Task instructions:
Please quote the source text of every item below word for word, leaving out the pictures.

Source records:

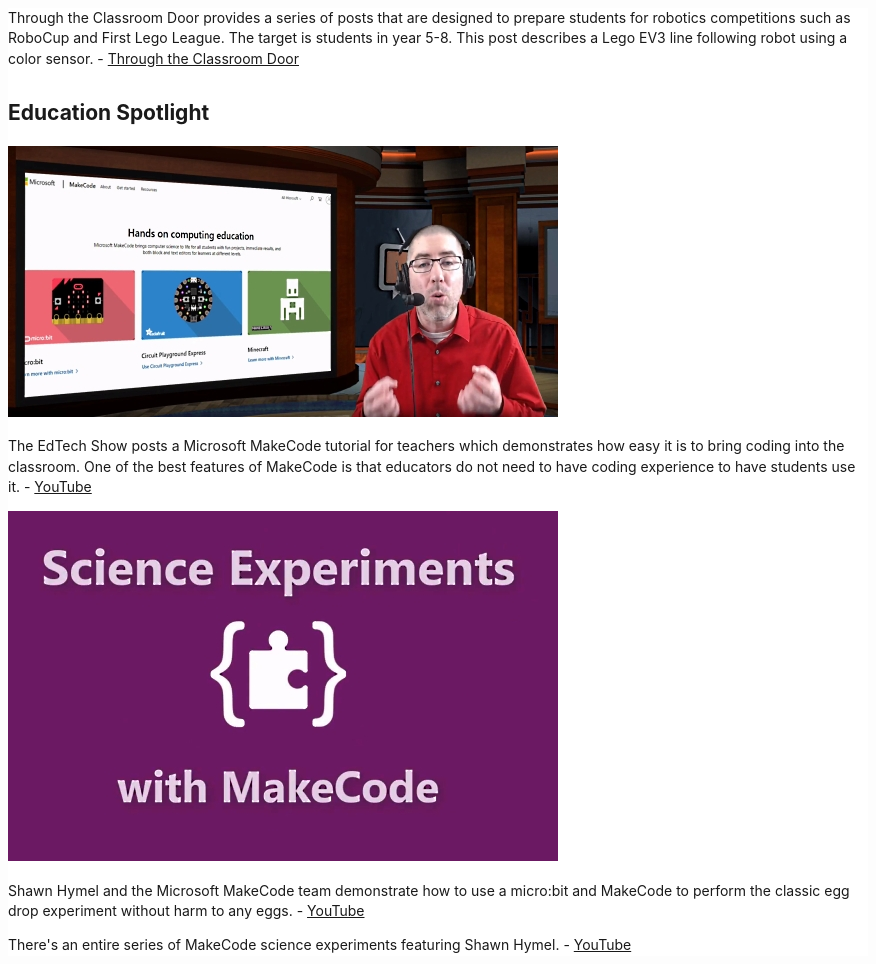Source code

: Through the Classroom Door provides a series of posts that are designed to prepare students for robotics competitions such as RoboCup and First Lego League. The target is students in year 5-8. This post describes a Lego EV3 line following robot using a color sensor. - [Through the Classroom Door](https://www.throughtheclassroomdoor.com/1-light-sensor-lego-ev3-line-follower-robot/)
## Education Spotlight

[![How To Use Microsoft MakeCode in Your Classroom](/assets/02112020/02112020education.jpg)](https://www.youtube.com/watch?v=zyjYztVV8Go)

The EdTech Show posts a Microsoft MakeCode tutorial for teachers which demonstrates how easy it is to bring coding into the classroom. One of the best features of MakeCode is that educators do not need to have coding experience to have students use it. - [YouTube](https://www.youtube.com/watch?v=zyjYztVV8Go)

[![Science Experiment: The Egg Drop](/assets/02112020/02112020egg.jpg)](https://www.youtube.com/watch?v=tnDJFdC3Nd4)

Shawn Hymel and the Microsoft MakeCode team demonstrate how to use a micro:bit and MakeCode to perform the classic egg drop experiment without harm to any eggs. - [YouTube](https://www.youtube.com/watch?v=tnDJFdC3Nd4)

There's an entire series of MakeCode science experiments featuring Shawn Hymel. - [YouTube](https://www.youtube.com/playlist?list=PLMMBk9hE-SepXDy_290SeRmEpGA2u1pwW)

Result below:
Source code

: Through the Classroom Door provides a series of posts that are designed to prepare students for robotics competitions such as RoboCup and First Lego League. The target is students in year 5-8. This post describes a Lego EV3 line following robot using a color sensor. - [Through the Classroom Door](https://www.throughtheclassroomdoor.com/1-light-sensor-lego-ev3-line-follower-robot/)
## Education Spotlight

[![How To Use Microsoft MakeCode in Your Classroom](/assets/02112020/02112020education.jpg)](https://www.youtube.com/watch?v=zyjYztVV8Go)

The EdTech Show posts a Microsoft MakeCode tutorial for teachers which demonstrates how easy it is to bring coding into the classroom. One of the best features of MakeCode is that educators do not need to have coding experience to have students use it. - [YouTube](https://www.youtube.com/watch?v=zyjYztVV8Go)

[![Science Experiment: The Egg Drop](/assets/02112020/02112020egg.jpg)](https://www.youtube.com/watch?v=tnDJFdC3Nd4)

Shawn Hymel and the Microsoft MakeCode team demonstrate how to use a micro:bit and MakeCode to perform the classic egg drop experiment without harm to any eggs. - [YouTube](https://www.youtube.com/watch?v=tnDJFdC3Nd4)

There's an entire series of MakeCode science experiments featuring Shawn Hymel. - [YouTube](https://www.youtube.com/playlist?list=PLMMBk9hE-SepXDy_290SeRmEpGA2u1pwW)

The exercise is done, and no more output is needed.